* **Directions for this task**
Pictures aside, each entry has to be returned exactly as it stands.

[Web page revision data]
====================

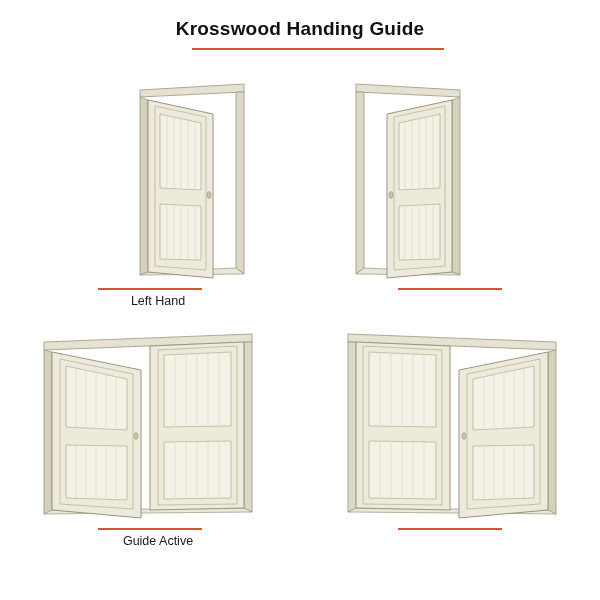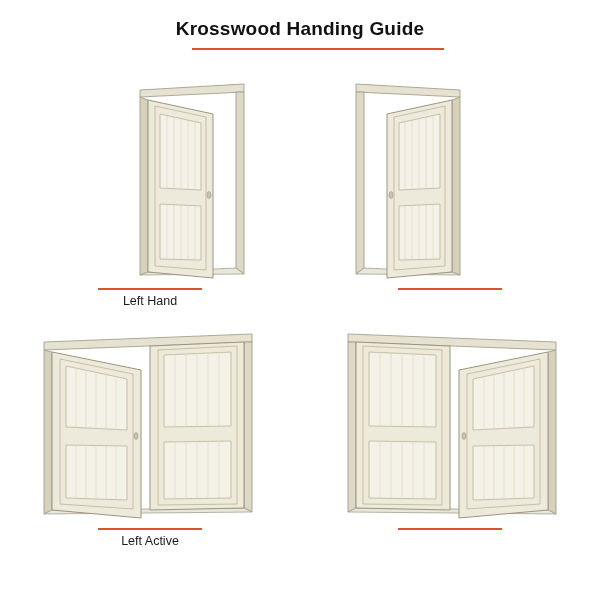--- a/index.html
+++ b/index.html
@@ -61,21 +61,21 @@
 
   .art {
     position: absolute;
     left: 0;
     top: 0;
     width: 300px;
     height: 225px;
   }
   .caption {
     position: absolute;
-    left: 0;
+    left: 8px;
     width: 300px;
     text-align: center;
     font-size: 12.5px;
     color: #1a1a1a;
   }
   .cell.c0 .caption, .cell.c1 .caption { top: 232px; }
   .cell.c2 .caption, .cell.c3 .caption { top: 222px; }
 
   .caption-rule {
     position: absolute;
@@ -230,21 +230,21 @@
               <line x1="86" y1="133" x2="86" y2="187"></line>
               <line x1="96" y1="133" x2="96" y2="187"></line>
               <line x1="106" y1="134" x2="106" y2="188"></line>
               <line x1="116" y1="134" x2="116" y2="188"></line>
             </g>
             <ellipse cx="136" cy="124" rx="2" ry="3.4" fill="#c9c4ad" stroke="#9a9682" stroke-width="0.6"></ellipse>
           </g>
         </svg>
       </div>
       <div class="caption-rule"></div>
-      <div class="caption">Left Active</div>
+      <div class="caption">Guide Active</div>
     </div>
 
     <div class="cell c3">
       <div class="art">
         <svg width="300" height="225" viewBox="0 0 300 225">
           <g>
             <polygon points="48,22 256,30 256,38 48,30" fill="#e6e2d2" stroke="#9a9682" stroke-width="0.8"></polygon>
             <polygon points="48,30 56,30 56,196 48,200" fill="#ddd9c7" stroke="#9a9682" stroke-width="0.8"></polygon>
             <polygon points="248,40 256,38 256,202 248,198" fill="#d6d1bc" stroke="#9a9682" stroke-width="0.8"></polygon>
             <polygon points="56,196 248,198 256,202 48,200" fill="#e9e6dc" stroke="#9a9682" stroke-width="0.7"></polygon>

====================

* **Result of this task**
--- a/index.html
+++ b/index.html
@@ -61,21 +61,21 @@
 
   .art {
     position: absolute;
     left: 0;
     top: 0;
     width: 300px;
     height: 225px;
   }
   .caption {
     position: absolute;
-    left: 0;
+    left: 8px;
     width: 300px;
     text-align: center;
     font-size: 12.5px;
     color: #1a1a1a;
   }
   .cell.c0 .caption, .cell.c1 .caption { top: 232px; }
   .cell.c2 .caption, .cell.c3 .caption { top: 222px; }
 
   .caption-rule {
     position: absolute;
@@ -230,21 +230,21 @@
               <line x1="86" y1="133" x2="86" y2="187"></line>
               <line x1="96" y1="133" x2="96" y2="187"></line>
               <line x1="106" y1="134" x2="106" y2="188"></line>
               <line x1="116" y1="134" x2="116" y2="188"></line>
             </g>
             <ellipse cx="136" cy="124" rx="2" ry="3.4" fill="#c9c4ad" stroke="#9a9682" stroke-width="0.6"></ellipse>
           </g>
         </svg>
       </div>
       <div class="caption-rule"></div>
-      <div class="caption">Left Active</div>
+      <div class="caption">Guide Active</div>
     </div>
 
     <div class="cell c3">
       <div class="art">
         <svg width="300" height="225" viewBox="0 0 300 225">
           <g>
             <polygon points="48,22 256,30 256,38 48,30" fill="#e6e2d2" stroke="#9a9682" stroke-width="0.8"></polygon>
             <polygon points="48,30 56,30 56,196 48,200" fill="#ddd9c7" stroke="#9a9682" stroke-width="0.8"></polygon>
             <polygon points="248,40 256,38 256,202 248,198" fill="#d6d1bc" stroke="#9a9682" stroke-width="0.8"></polygon>
             <polygon points="56,196 248,198 256,202 48,200" fill="#e9e6dc" stroke="#9a9682" stroke-width="0.7"></polygon>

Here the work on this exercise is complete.